Refugiada en Los Ángeles a los 4 años

Las secuelas de la violencia persiguen a los niños migrantes

Kenia Bran con sus hijos Marvin, de 11 años y Genesis de 4 años.
Kenia Bran con sus hijos Marvin, de 11 años y Genesis de 4 años.
Foto: Aurelia Ventura

@Alvaradoisa

En el rostro de Marvin, de 11 años, se dibuja una sonrisa cuando ve una foto de su padre con él. Fue un instante de felicidad capturado en la violenta Honduras, de la que escapó este verano.

La vida de Marvin se reescribe en Los Ángeles desde hace dos meses. Su madre, Kenia Bran, planeó la huída desde que el padre fue testigo de un asesinato y su silencio fue asegurado con 17 balazos. Él pidió asilo político a Estados Unidos, pero se lo negaron. Y no pudo cruzar la frontera ilegalmente.

Ya muerto su esposo, Bran, de 33 años, fue el blanco de las amenazas. Un día ella cerró su negocio, renunció a su trabajo, empacó lo que cupo en tres maletas y emprendió un viaje de 13 días hacia EEUU con Marvin, Génesis —su hija de 4 años— y dos sobrinos. Todos se entregaron a la Patrulla Fronteriza.

Los niños ahora tratan de adaptarse a las clases en Los Ángeles. Marvin cursa el sexto grado en la secundaria Pio Pico y Génesis entró al kínder Normandie.

La sangrienta muerte de su padre no deja tranquilo a Marvin. Hace unos días llegó a casa llorando porque otro niño mencionó algo que le dolió en el alma. “Él empezó a hablar mentiras, que mi papi estaba vivo porque yo no lo había visto [el cadáver]”, cuenta con lágrimas.

Filas de datos:
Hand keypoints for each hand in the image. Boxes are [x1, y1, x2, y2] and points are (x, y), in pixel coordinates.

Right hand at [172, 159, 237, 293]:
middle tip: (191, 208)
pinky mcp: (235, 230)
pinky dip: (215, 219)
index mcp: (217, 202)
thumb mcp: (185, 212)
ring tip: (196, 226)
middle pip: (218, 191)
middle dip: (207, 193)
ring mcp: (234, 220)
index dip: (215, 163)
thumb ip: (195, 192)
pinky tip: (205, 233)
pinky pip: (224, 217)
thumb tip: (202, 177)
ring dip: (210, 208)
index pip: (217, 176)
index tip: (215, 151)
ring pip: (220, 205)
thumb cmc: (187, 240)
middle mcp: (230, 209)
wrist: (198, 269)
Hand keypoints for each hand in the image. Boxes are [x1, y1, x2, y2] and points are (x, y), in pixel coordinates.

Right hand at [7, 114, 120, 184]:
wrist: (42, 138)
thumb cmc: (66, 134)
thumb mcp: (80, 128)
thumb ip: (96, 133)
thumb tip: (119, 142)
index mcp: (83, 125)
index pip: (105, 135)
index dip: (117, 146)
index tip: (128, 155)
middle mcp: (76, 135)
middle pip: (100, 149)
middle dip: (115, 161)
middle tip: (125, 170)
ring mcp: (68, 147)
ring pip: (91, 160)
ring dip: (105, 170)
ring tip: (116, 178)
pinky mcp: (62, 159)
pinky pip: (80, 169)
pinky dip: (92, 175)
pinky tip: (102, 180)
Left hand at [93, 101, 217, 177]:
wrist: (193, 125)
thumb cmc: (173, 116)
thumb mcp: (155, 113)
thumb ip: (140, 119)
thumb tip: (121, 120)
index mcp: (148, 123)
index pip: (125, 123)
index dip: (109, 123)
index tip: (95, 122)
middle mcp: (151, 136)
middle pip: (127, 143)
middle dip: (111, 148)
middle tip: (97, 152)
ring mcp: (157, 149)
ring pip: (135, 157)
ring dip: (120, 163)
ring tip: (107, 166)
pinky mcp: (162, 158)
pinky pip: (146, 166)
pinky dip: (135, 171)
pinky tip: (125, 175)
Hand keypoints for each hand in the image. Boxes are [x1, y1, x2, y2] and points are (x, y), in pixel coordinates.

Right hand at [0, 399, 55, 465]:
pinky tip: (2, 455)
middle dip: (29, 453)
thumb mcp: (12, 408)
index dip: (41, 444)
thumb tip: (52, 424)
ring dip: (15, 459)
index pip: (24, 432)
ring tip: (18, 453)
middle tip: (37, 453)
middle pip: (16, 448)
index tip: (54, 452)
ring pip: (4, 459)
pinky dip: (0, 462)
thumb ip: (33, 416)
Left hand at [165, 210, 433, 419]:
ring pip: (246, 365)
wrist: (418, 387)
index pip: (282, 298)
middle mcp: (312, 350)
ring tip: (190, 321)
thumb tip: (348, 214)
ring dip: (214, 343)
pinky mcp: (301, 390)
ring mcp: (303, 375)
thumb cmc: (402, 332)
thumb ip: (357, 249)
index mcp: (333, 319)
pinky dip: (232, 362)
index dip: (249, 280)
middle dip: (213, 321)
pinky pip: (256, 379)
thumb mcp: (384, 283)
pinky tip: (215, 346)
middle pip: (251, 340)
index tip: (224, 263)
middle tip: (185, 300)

...

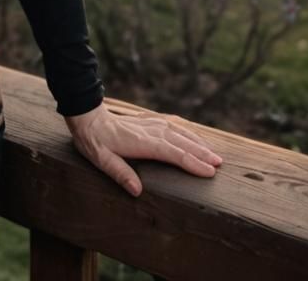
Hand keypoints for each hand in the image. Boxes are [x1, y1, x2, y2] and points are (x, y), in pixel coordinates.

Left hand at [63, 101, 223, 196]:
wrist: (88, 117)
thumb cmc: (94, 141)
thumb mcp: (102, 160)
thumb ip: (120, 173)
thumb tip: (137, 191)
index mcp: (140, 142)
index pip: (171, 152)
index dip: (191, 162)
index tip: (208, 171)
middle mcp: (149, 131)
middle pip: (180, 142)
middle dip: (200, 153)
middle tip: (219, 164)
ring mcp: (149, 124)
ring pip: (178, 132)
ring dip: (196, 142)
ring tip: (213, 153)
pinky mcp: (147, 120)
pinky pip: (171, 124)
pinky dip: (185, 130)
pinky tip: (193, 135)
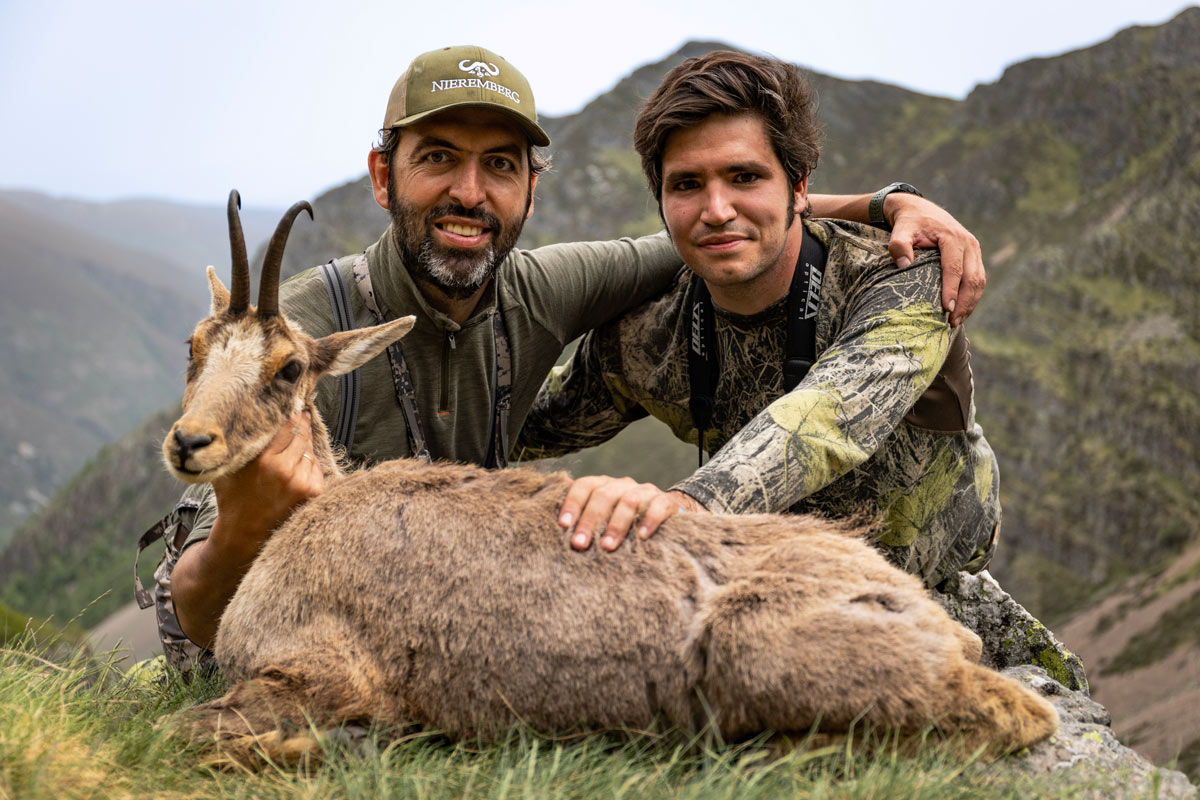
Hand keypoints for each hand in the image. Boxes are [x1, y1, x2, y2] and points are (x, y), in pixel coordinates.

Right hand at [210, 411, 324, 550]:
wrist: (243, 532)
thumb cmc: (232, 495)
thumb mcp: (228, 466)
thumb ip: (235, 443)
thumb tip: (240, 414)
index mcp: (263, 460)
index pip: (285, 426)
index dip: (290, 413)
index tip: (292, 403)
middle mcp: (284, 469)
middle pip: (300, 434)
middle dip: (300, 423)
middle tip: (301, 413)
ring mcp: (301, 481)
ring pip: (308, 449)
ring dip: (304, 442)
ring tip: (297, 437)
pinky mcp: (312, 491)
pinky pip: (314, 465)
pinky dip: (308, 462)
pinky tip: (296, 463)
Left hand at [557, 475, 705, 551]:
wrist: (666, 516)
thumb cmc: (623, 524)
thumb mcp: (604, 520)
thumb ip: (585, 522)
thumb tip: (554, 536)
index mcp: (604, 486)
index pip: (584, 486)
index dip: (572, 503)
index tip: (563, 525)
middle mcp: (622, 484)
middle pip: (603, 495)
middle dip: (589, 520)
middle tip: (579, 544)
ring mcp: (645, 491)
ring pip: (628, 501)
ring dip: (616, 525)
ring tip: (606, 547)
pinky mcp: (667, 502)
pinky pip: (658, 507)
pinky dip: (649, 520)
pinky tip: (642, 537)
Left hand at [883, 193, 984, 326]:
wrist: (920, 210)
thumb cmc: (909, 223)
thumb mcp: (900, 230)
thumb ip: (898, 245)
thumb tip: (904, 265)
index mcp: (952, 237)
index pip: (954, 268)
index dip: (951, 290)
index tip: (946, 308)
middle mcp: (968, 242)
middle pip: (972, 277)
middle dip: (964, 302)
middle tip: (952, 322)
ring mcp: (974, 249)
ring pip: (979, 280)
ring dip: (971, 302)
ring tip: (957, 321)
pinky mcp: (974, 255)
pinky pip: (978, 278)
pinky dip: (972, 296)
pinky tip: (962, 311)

Tarea 1: En el texto sobre la familia hondureña refugiada en Los Ángeles, ¿cuántos días duró el viaje de Kenia Bran hacia Estados Unidos?
Tarea 2: Continúa el texto sobre la familia hondureña refugiada en Los Ángeles a partir de su última frase.
Las filas de datos no hacen falta para nada de esto.

Respuesta final 1: Duró 13 días.

Respuesta final 2:
Bran no duda que su hijo necesita atención de un especialista del plantel. “Le digo a él que tiene que desahogarse porque no quiero que se guarde eso”, comenta.

La violencia en Centroamérica ha seguido a los niños refugiados hasta sus nuevas escuelas en EEUU. asos como los de Marvin ya son comunes para los consejeros del LAUSD. “Si regresamos son cinco cuerpos más los que van a encontrar porque en nuestro país no hay paz”, dice Bran.

Salvador Sanabria, director de El Rescate, que prepara la defensa legal de este caso, coincide: “el futuro que les depararía en su país es incierto, lo más probable es que van de nuevo al fuego”.

Pero Marvin se va adaptando poco a poco. Con una sonrisa comparte que ya sabe decir “mom”, “please” y “food”. “Aquí hay más educación, hay más seguridad; allá me salía corriendo”, dice.